Return to the ground as slowly as possible, lifting your tailbone while keeping one leg high and slowly lowering the other. Press into your finger pads and base of knuckles while maintaining the arch of the palm of the hand and lift of the wrist to stabilize you—your weight will shift!—and use your core to slow your descent for as long as possible. Generally, coming down exactly the same way you came up is the best way to learn and maintain balance.
Try handstanding in different environments
Practice everywhere! Try different settings, such as sand, earth, flat and slightly slanted ground.
Practice with kindness
Most importantly, be compassionate with yourself and aware of what’s going on with you emotionally and mentally as you practice. If you observe that you are becoming frustrated, controlling, competitive, or a bit hyper, allow yourself to rest and let go until you feel calm or playfully curious again.
At the end of your practice
Remember to take rest and savor/release the impact of your handstands. What residue did you create today? Joy and exuberance or control and frustration? Let go, rest, and begin the next time fresh.
When not to practice
Avoid handstands if bearing weight through your arms and hands or inverting is contraindicated for you or if you have any problems with your eyes or untreated high blood pressure. If you aren’t sure, check with your doctor before practicing.
Unless you already have a strong handstand practice, it is generally recommended to avoid handstanding during pregnancy.
Know Your Body Type
Students with broad shoulders: You will probably have the easiest time with this pose (although this pose is rarely “easy”) because your center of gravity is closest to the ground; if you have shorter arms and broad shoulders this can be particularly advantageous. Avoid muscling up and learn to lift up gracefully, activating core strength and alignment; follow the rest of the instructions provided above.

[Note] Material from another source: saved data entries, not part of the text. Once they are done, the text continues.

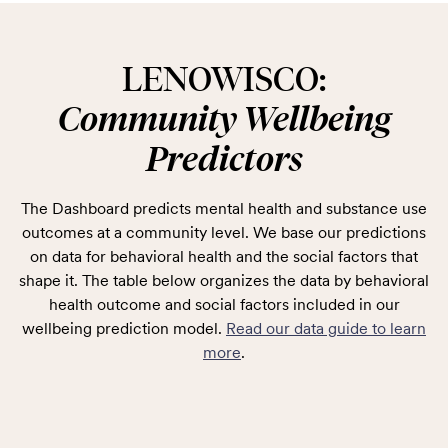
LENOWISCO:
Community Wellbeing
Predictors
The Dashboard predicts mental health and substance use
outcomes at a community level. We base our predictions
on data for behavioral health and the social factors that
shape it. The table below organizes the data by behavioral
health outcome and social factors included in our
wellbeing prediction model.
Read our data guide to learn
more
.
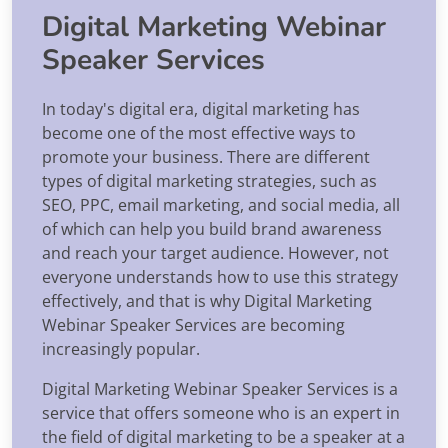
Digital Marketing Webinar
Speaker Services
In today's digital era, digital marketing has
become one of the most effective ways to
promote your business. There are different
types of digital marketing strategies, such as
SEO, PPC, email marketing, and social media, all
of which can help you build brand awareness
and reach your target audience. However, not
everyone understands how to use this strategy
effectively, and that is why Digital Marketing
Webinar Speaker Services are becoming
increasingly popular.
Digital Marketing Webinar Speaker Services is a
service that offers someone who is an expert in
the field of digital marketing to be a speaker at a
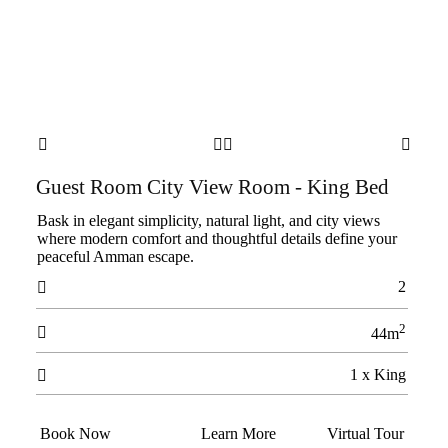




Guest Room City View Room - King Bed
Bask in elegant simplicity, natural light, and city views
where modern comfort and thoughtful details define your
peaceful Amman escape.
2

2

44m
1 x King

Book Now
Learn More
Virtual Tour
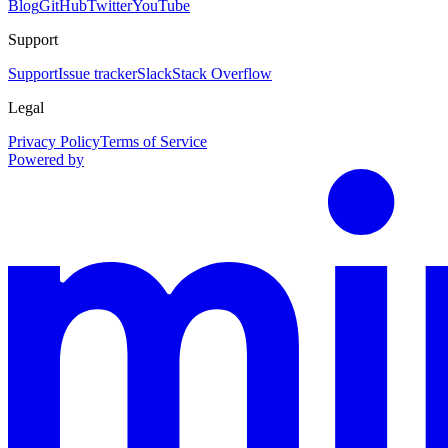
Blog
GitHub
Twitter
YouTube
Support
Support
Issue tracker
Slack
Stack Overflow
Legal
Privacy Policy
Terms of Service
Powered by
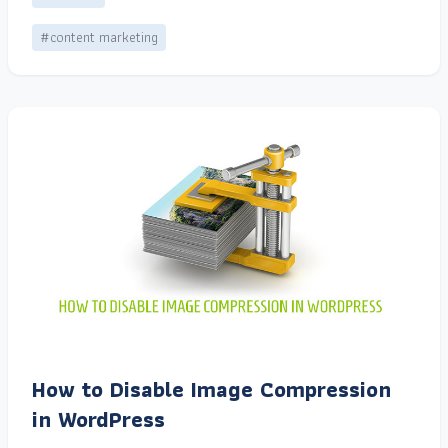
#content marketing
How to Disable Image Compression
in WordPress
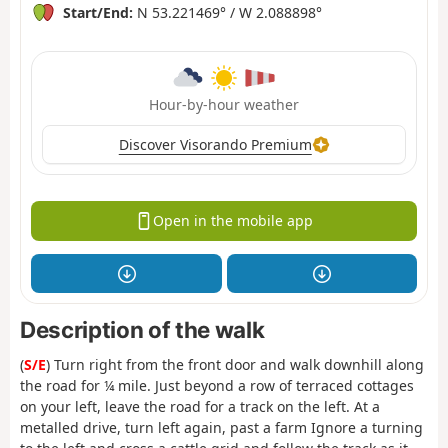
Start/End:
N 53.221469° / W 2.088898°
Hour-by-hour weather
Discover Visorando Premium
Open in the mobile app
Description of the walk
(
S/E
) Turn right from the front door and walk downhill along
the road for ¼ mile. Just beyond a row of terraced cottages
on your left, leave the road for a track on the left. At a
metalled drive, turn left again, past a farm Ignore a turning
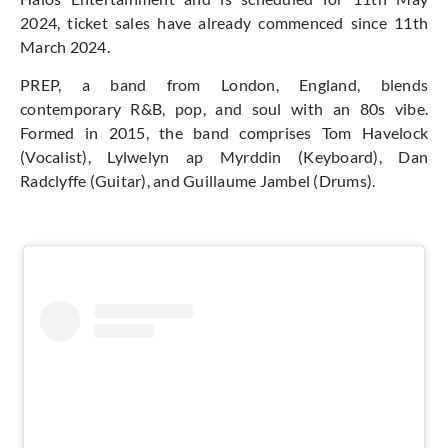
2024, ticket sales have already commenced since 11th
March 2024.
PREP, a band from London, England, blends
contemporary R&B, pop, and soul with an 80s vibe.
Formed in 2015, the band comprises Tom Havelock
(Vocalist), Lylwelyn ap Myrddin (Keyboard), Dan
Radclyffe (Guitar), and Guillaume Jambel (Drums).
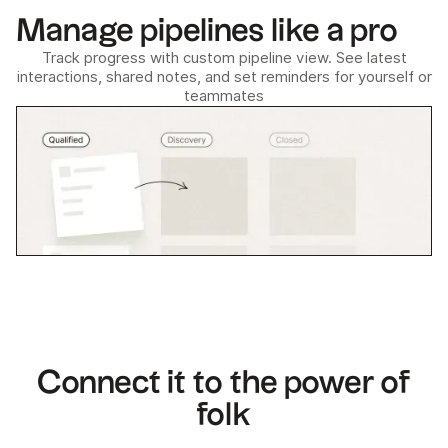
Manage pipelines like a pro
Track progress with custom pipeline view. See latest
interactions, shared notes, and set reminders for yourself or
teammates
Connect it to the power of
folk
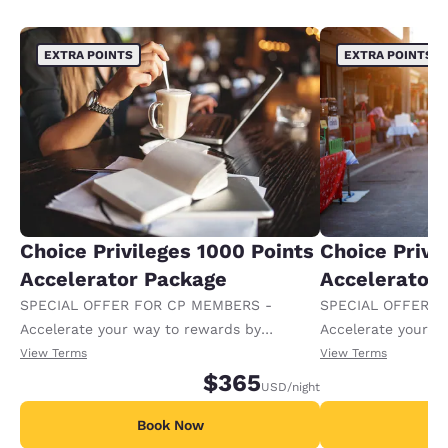
EXTRA POINTS
EXTRA POINTS
Choice Privileges 1000 Points
Choice Privi
Accelerator Package
Accelerator
SPECIAL OFFER FOR CP MEMBERS -
SPECIAL OFFER F
Accelerate your way to rewards by
Accelerate your w
receiving an extra 1,000 points per night.
receiving an extra
View Terms
View Terms
$365
USD
/night
Book Now
B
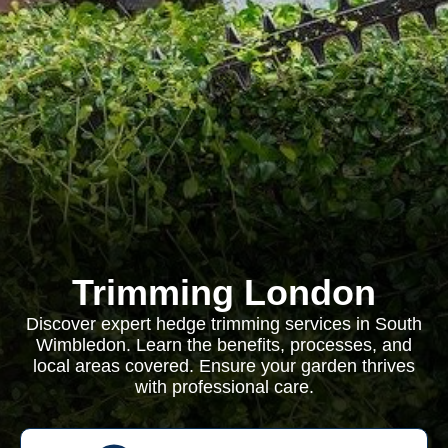
Trimming London
Discover expert hedge trimming services in South
Wimbledon. Learn the benefits, processes, and
local areas covered. Ensure your garden thrives
with professional care.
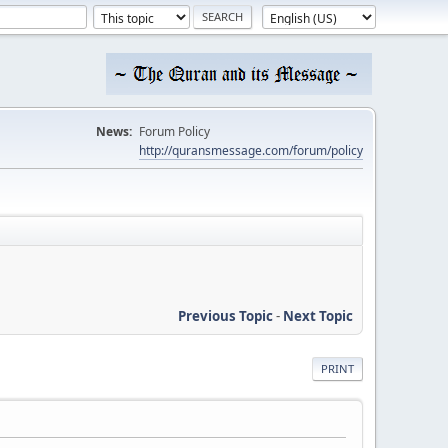
News:
Forum Policy
http://quransmessage.com/forum/policy
Previous Topic
-
Next Topic
PRINT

Students with shorter arms and shoulders that are either even with or smaller than their hips: Learning to handstand may take you longer than broad-shouldered students with shorter limbs whose wider base of support closer to the ground creates more stability. Stay focused on slow and graceful lifts and on all aspects of your balance!
Round bodies and those with shorter arms and narrow shoulders: Try using one or two straps around your upper arms. Because lifting up is a greater strength-building exercise for you, give yourself an advantage by standing on a ledge that’s slightly higher than your hands whenever possible—a surface that is safe to jump off and land on. Ask your teacher to accommodate you in advance. At one studio where I used to teach I was fortunate enough to have access to a one-foot-high, three-foot-deep bench. Often I will employ stages or ledges so that students can get a concrete experience of lifting safely in class. You can then find ways to innovate spaces at home. To do this safely, make sure that whatever is serving as the support is stable and first practice gaining strength and confidence lifting one leg at a time in the new space.
As you can see, there’s no reason to wait to begin practicing a pose that has so many benefits, including injecting so much joy, energy, and confidence into your day!